Фрагмент страницы
----

Значительные размеры жилищ в Агиос-Космасе-II позволяют заключить, что обитавшие в них семьи являлись большими патриархальными семьями. О том же говорит и количество орудий труда одной группы, которые найдены почти в каждом доме. Это зернотерки, на которых женщины изготовляли муку. Они обнаружены и в могилах, и в домах. В доме F найдено пять целых зернотерок и три обломка, в доме H — три целых, в доме E — четыре целых и несколько обломков. Эти цифры показывают, что в каждом доме ко времени гибели деревни на зернотерках работали три-четыре женщины: число, соответствующее именно большой семье.

Интересные сведения можно почерпнуть из раскопок более позднего поселения в районе Рафины, на восточном берегу Аттики, датируемого последним периодом раннеэлладской эпохи. Раскопки данного поселения начали в 1952 г. И. Пападеметриу и Д. Феохарес; в 1953—1954 гг. последний вел работы один.23) В Рафине (или, вернее, возле нее, так как холм Аскетарион находится в 2 км по берегу к югу от современной Рафины) найдено некоторое количество керамики, относящейся еще к РЭ I времени, что указывает на появление здесь человека в первой половине III тысячелетия.

В конце III тысячелетия поселение в Рафине имело уже городское вид: оно было защищено оборонительной стеной (к 1955 г. раскрыто около 30 м этой стены), имевшей каменный цоколь шириной до 2,5 м, на который были положены сырцовые кирпичи. В некоторых местах жилые дома подходили вплотную к оборонительной стене (раскопки 1953 г.). План домов в Рафине весьма сходен с планом мегарона. Дома состоят из трех помещений: первое, являвшееся, видимо, открытым портиком, из которого вход вел в среднюю, самую большую комнату, за которой располагалось третье помещение. О длительности обитания в этих домах свидетельствует то, что в доме, раскопанном в 1953 г., вскрыто пять наслоений [38] пола, а сам дом имел два строительных периода. В Рафине, как и в Агиос-Космасе, жители обращали большое внимание на благоустройство своего поселения; раскрытая дорога шириной до 1,2 м была замощена камнем.

----

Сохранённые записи
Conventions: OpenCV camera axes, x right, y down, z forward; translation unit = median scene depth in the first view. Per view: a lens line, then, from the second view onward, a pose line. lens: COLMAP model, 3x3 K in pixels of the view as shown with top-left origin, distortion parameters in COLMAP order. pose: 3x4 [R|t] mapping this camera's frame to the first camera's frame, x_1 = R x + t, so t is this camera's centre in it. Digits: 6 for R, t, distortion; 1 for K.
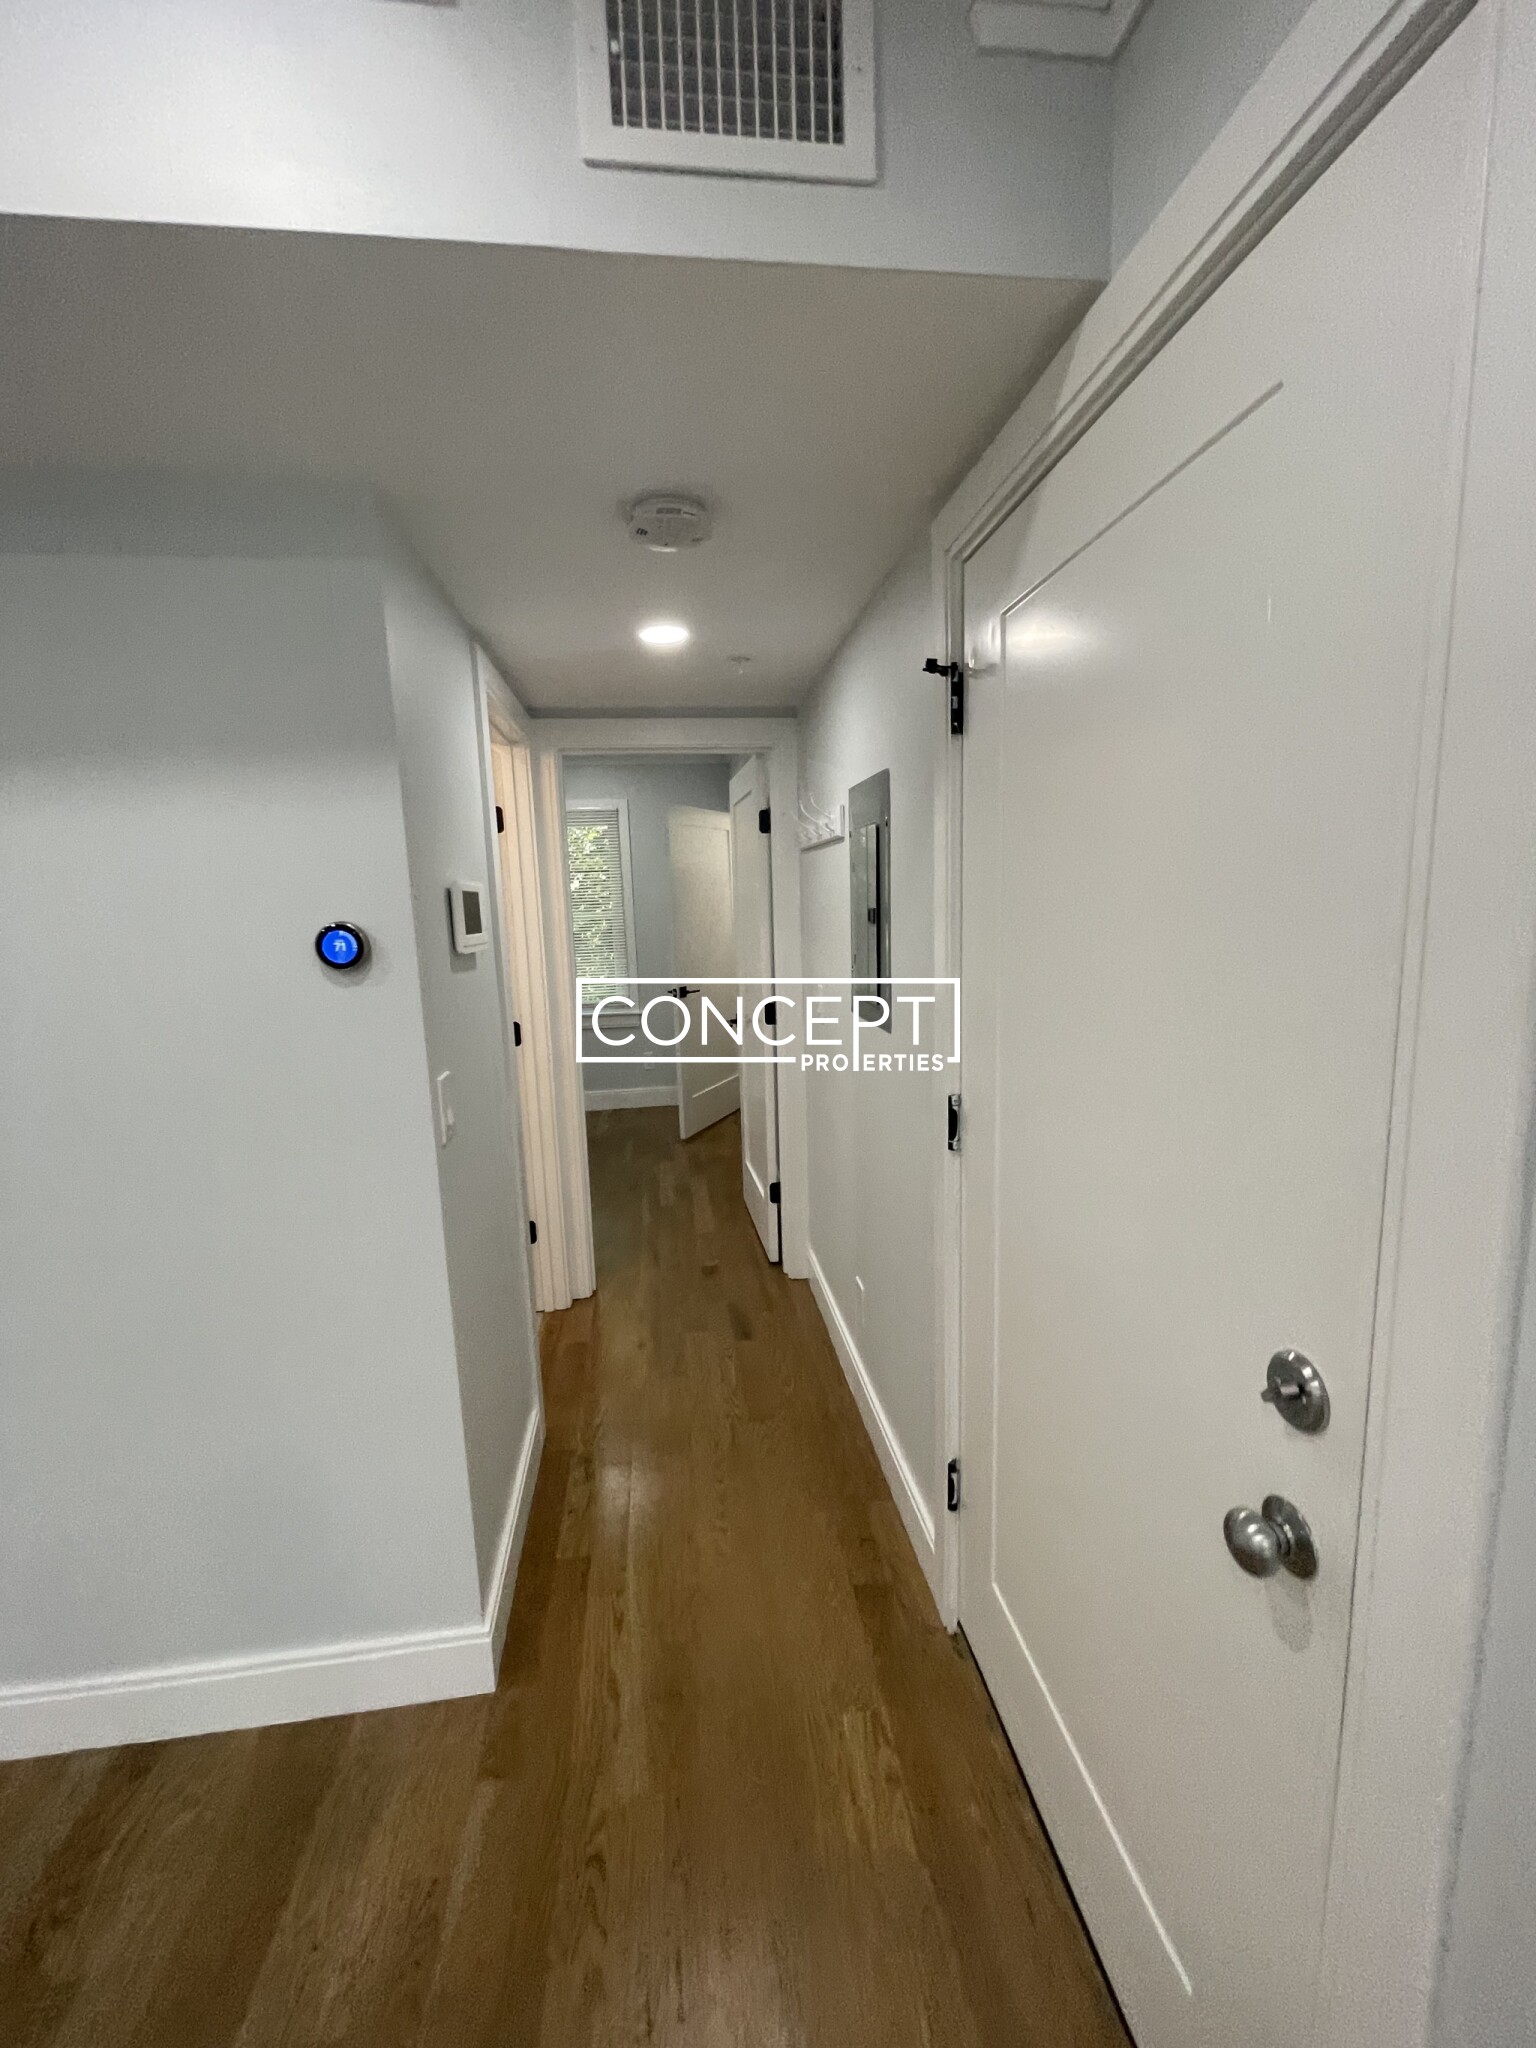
lens RADIAL K [[834.2, 0, 762.7], [0, 834.2, 1027.6], [0, 0, 1]] dist [-0.003421, 0.000754]
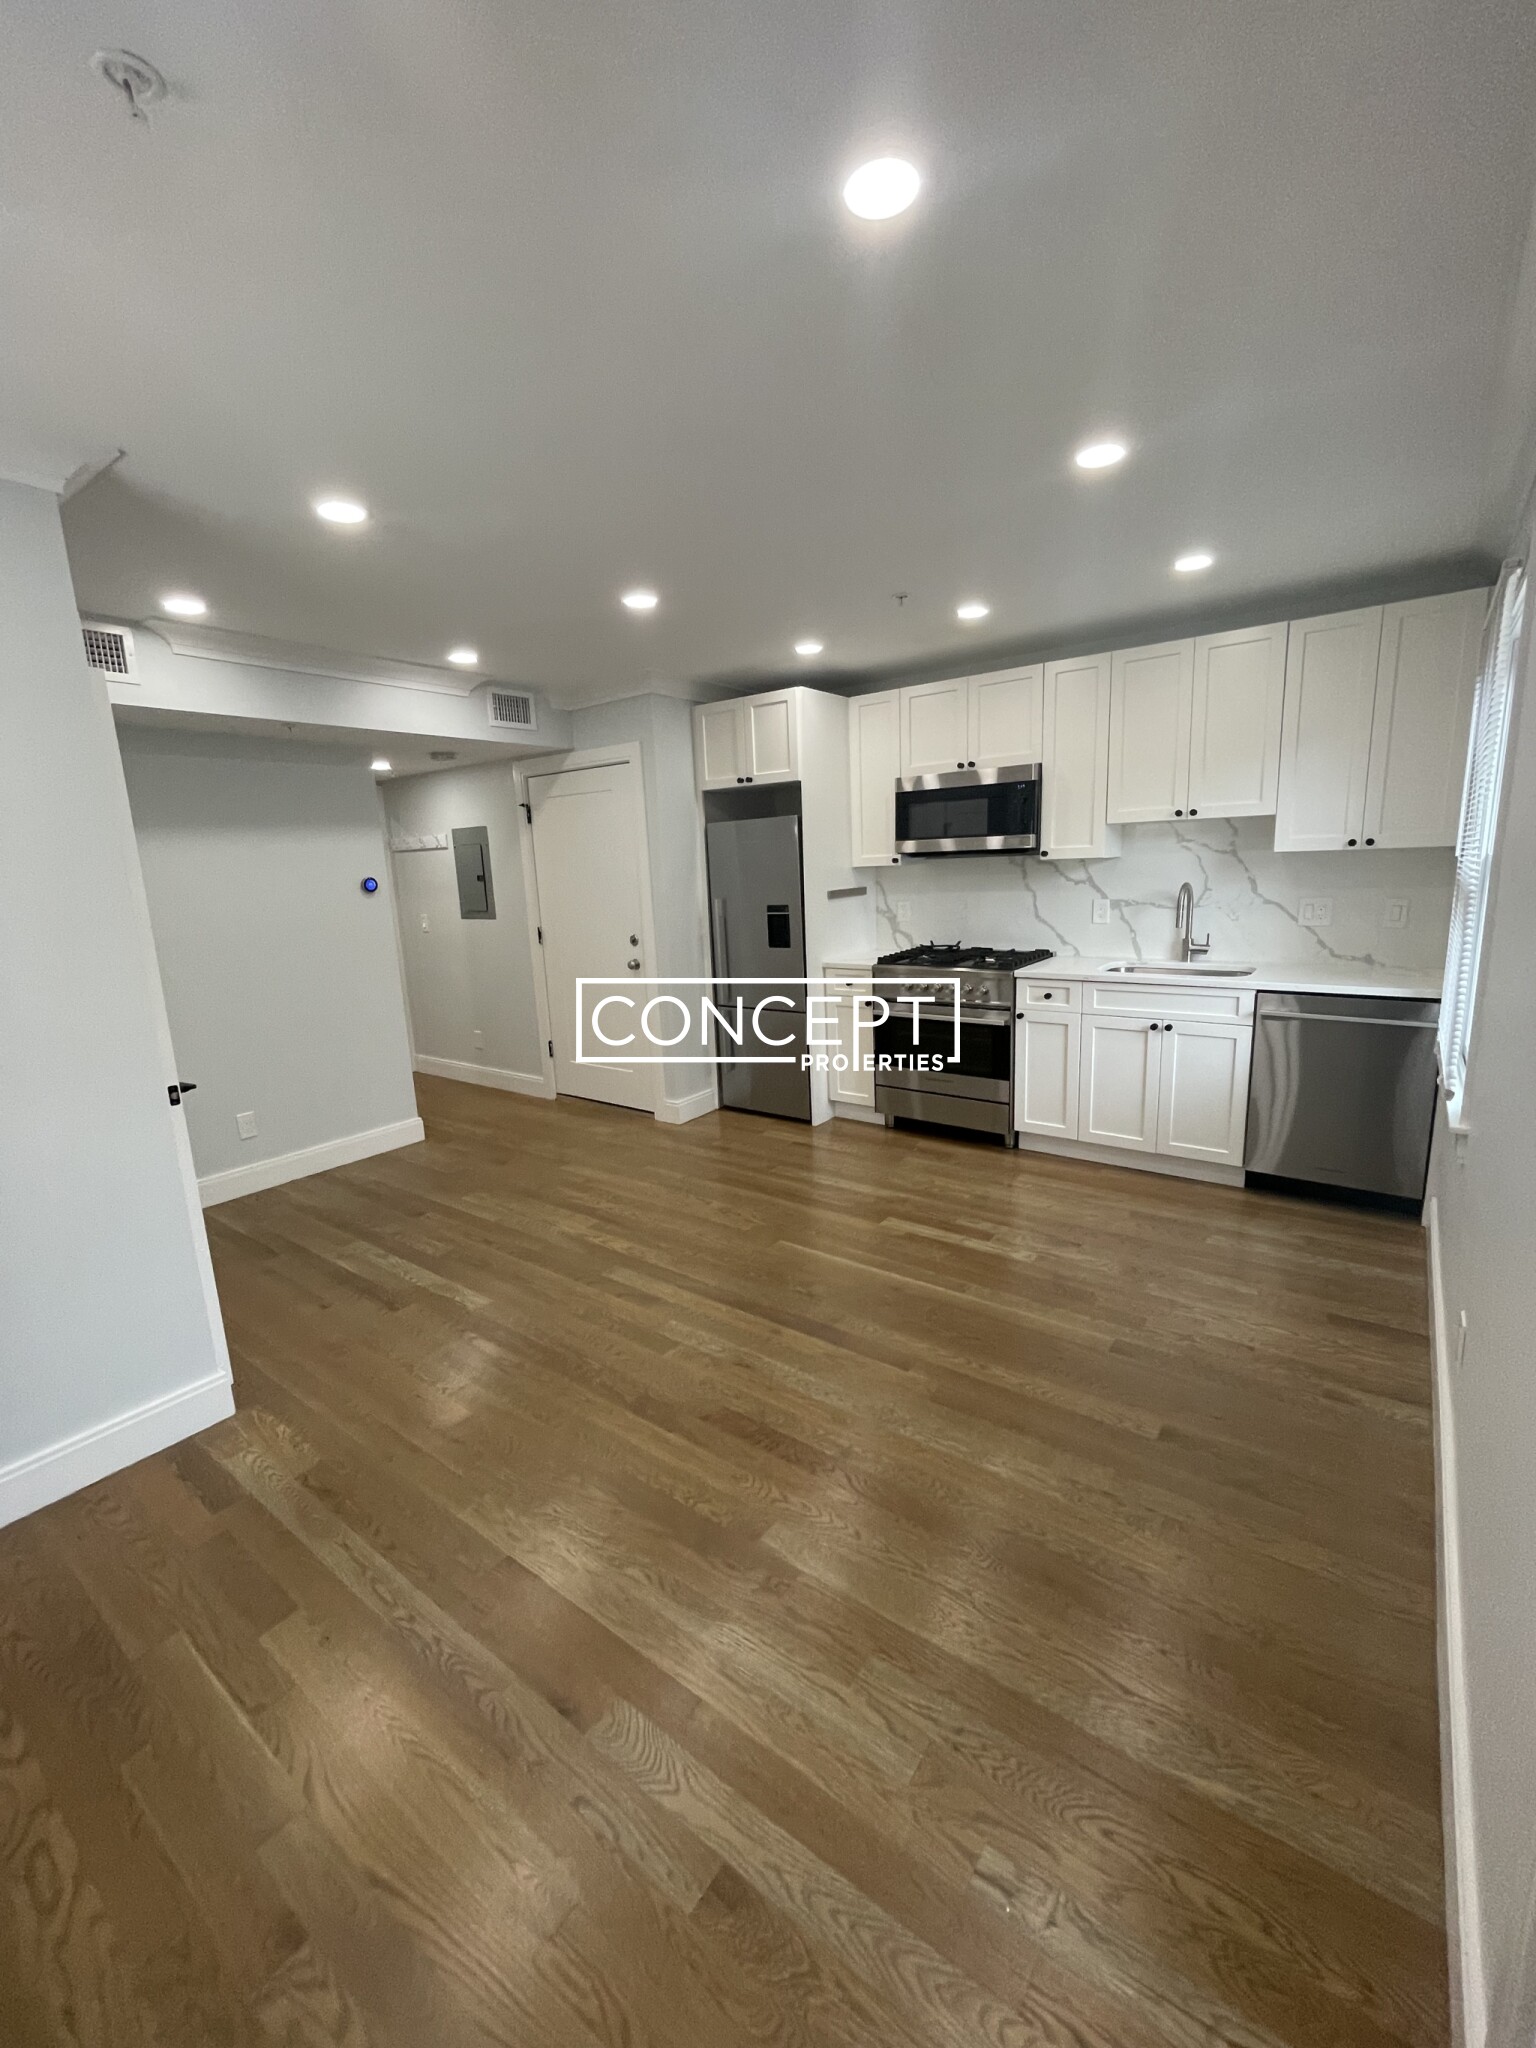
lens RADIAL K [[834.2, 0, 770.0], [0, 834.2, 1019.5], [0, 0, 1]] dist [-0.003421, 0.000754]
pose [[0.692550, -0.132657, 0.709067, -0.872679], [0.129555, 0.989836, 0.058648, 0.207678], [-0.709641, 0.051247, 0.702698, -1.131214]]
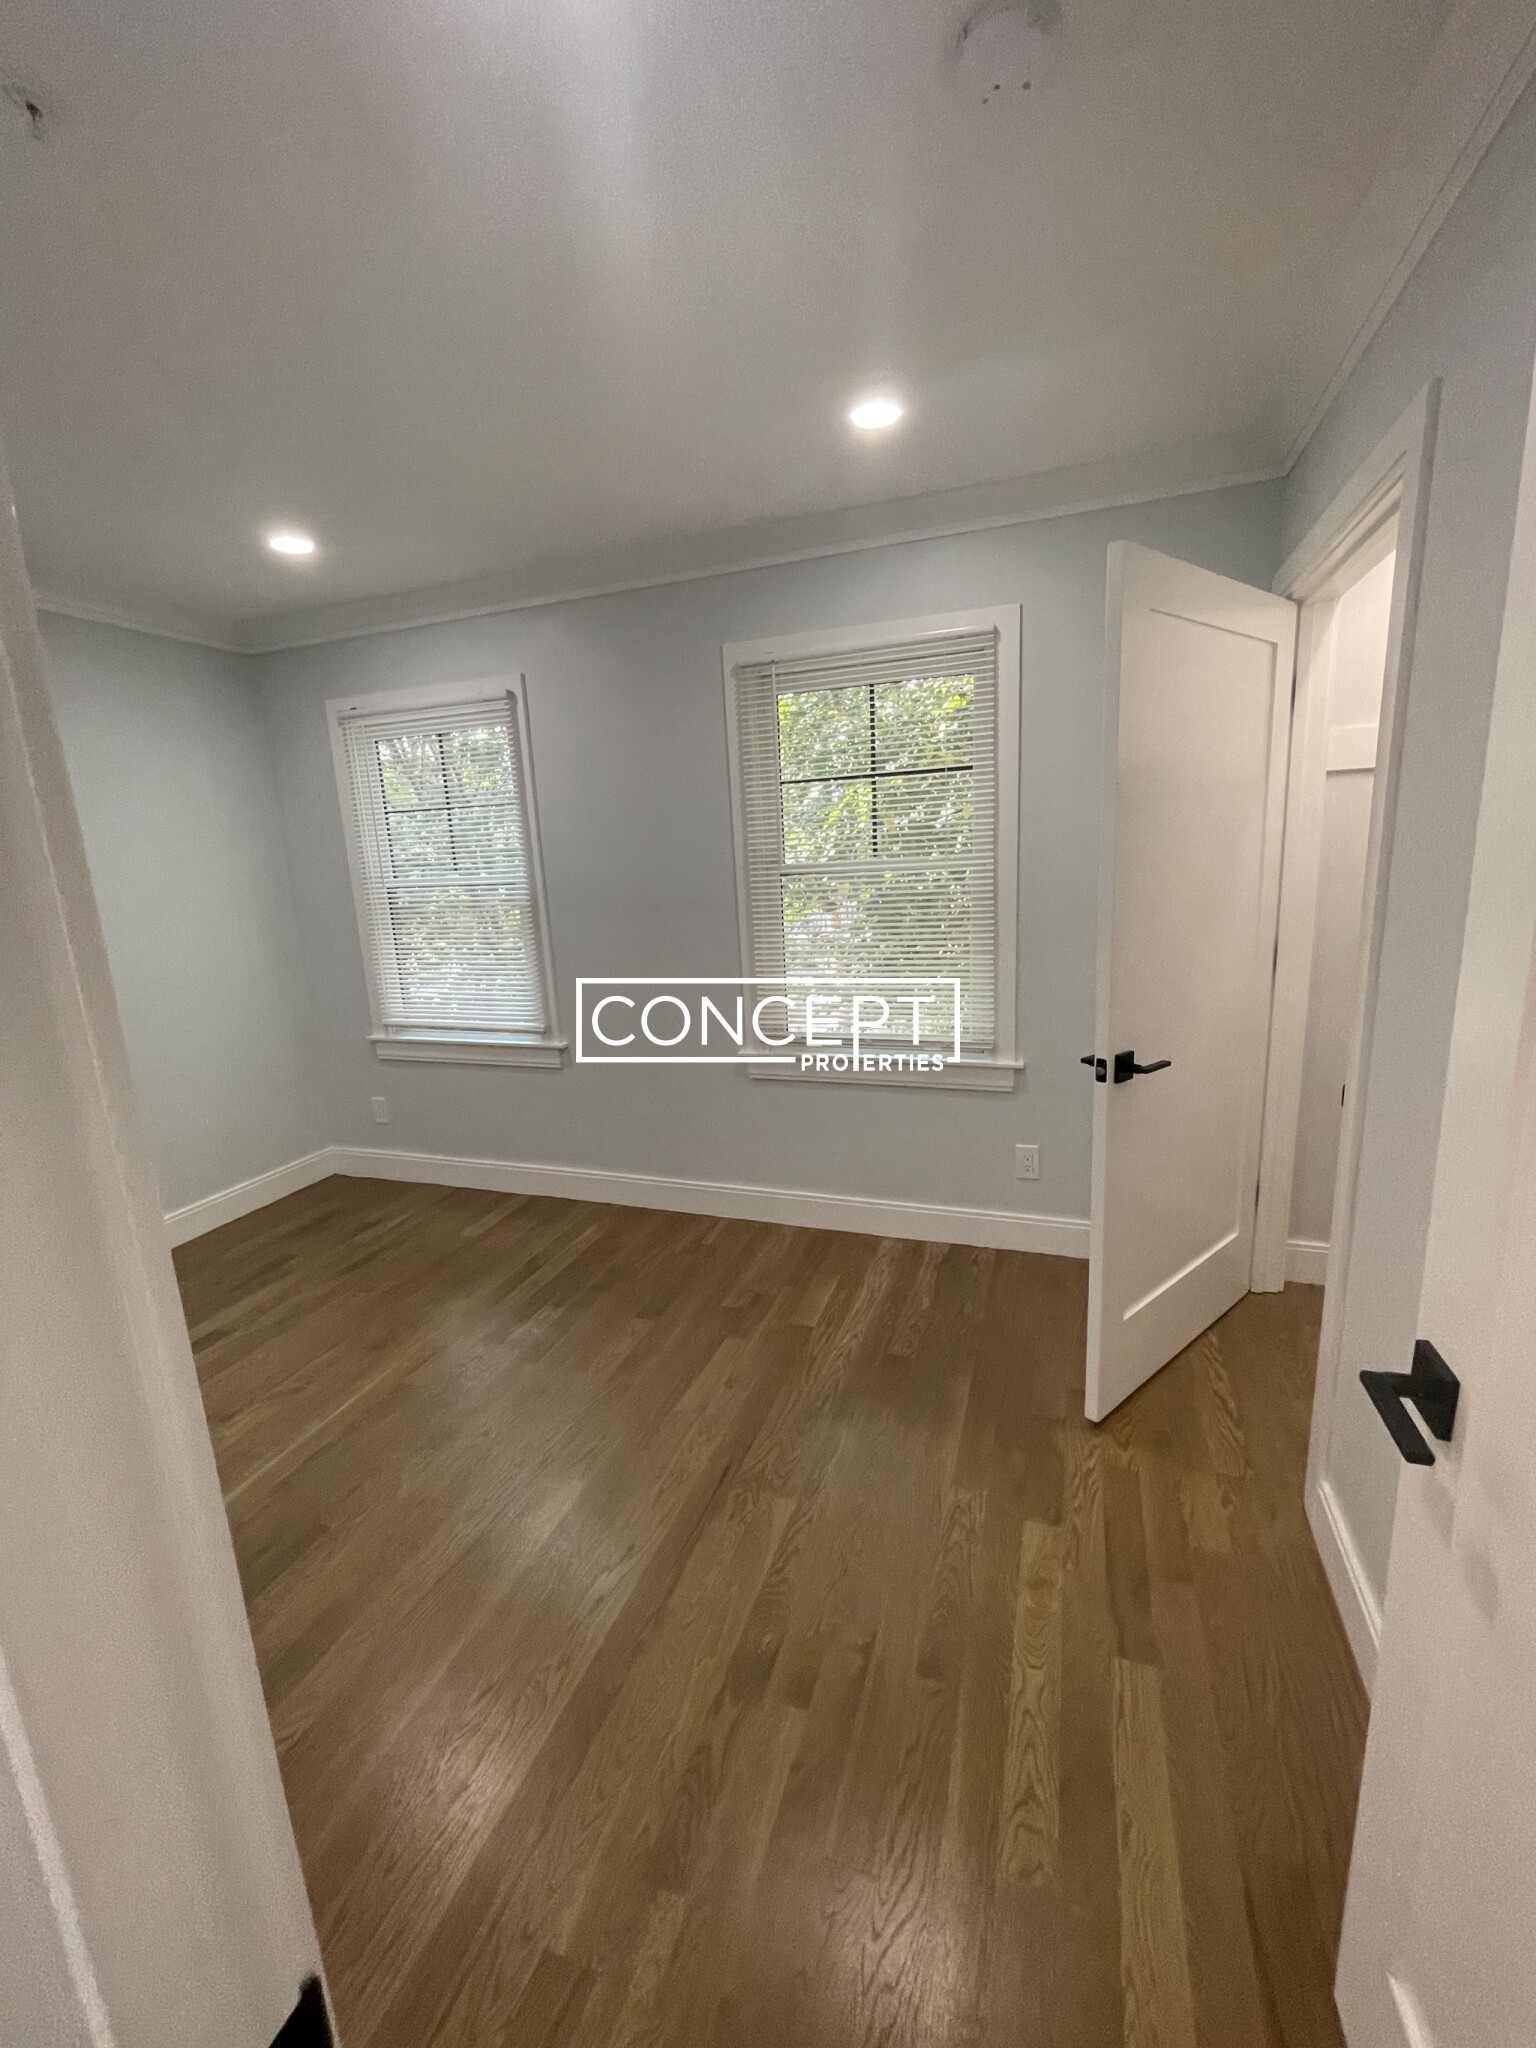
lens RADIAL K [[834.2, 0, 768.7], [0, 834.2, 1018.2], [0, 0, 1]] dist [-0.003421, 0.000754]
pose [[0.890700, 0.077399, -0.447955, -0.123770], [-0.052219, 0.996296, 0.068312, -0.141258], [0.451583, -0.037454, 0.891443, 1.025118]]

----

Задание 1
Переведите на английский предложение из отрывка о раскопках: «Это зернотерки, на которых женщины изготовляли муку».
Задание 2
Повторите дословно из отрывка о раскопках всё, что идет от слов «В конце III» вниз до слов «была замощена камнем.».

Результат 1
These are grinding stones on which women made flour.

Результат 2
В конце III тысячелетия поселение в Рафине имело уже городское вид: оно было защищено оборонительной стеной (к 1955 г. раскрыто около 30 м этой стены), имевшей каменный цоколь шириной до 2,5 м, на который были положены сырцовые кирпичи. В некоторых местах жилые дома подходили вплотную к оборонительной стене (раскопки 1953 г.). План домов в Рафине весьма сходен с планом мегарона. Дома состоят из трех помещений: первое, являвшееся, видимо, открытым портиком, из которого вход вел в среднюю, самую большую комнату, за которой располагалось третье помещение. О длительности обитания в этих домах свидетельствует то, что в доме, раскопанном в 1953 г., вскрыто пять наслоений [38] пола, а сам дом имел два строительных периода. В Рафине, как и в Агиос-Космасе, жители обращали большое внимание на благоустройство своего поселения; раскрытая дорога шириной до 1,2 м была замощена камнем.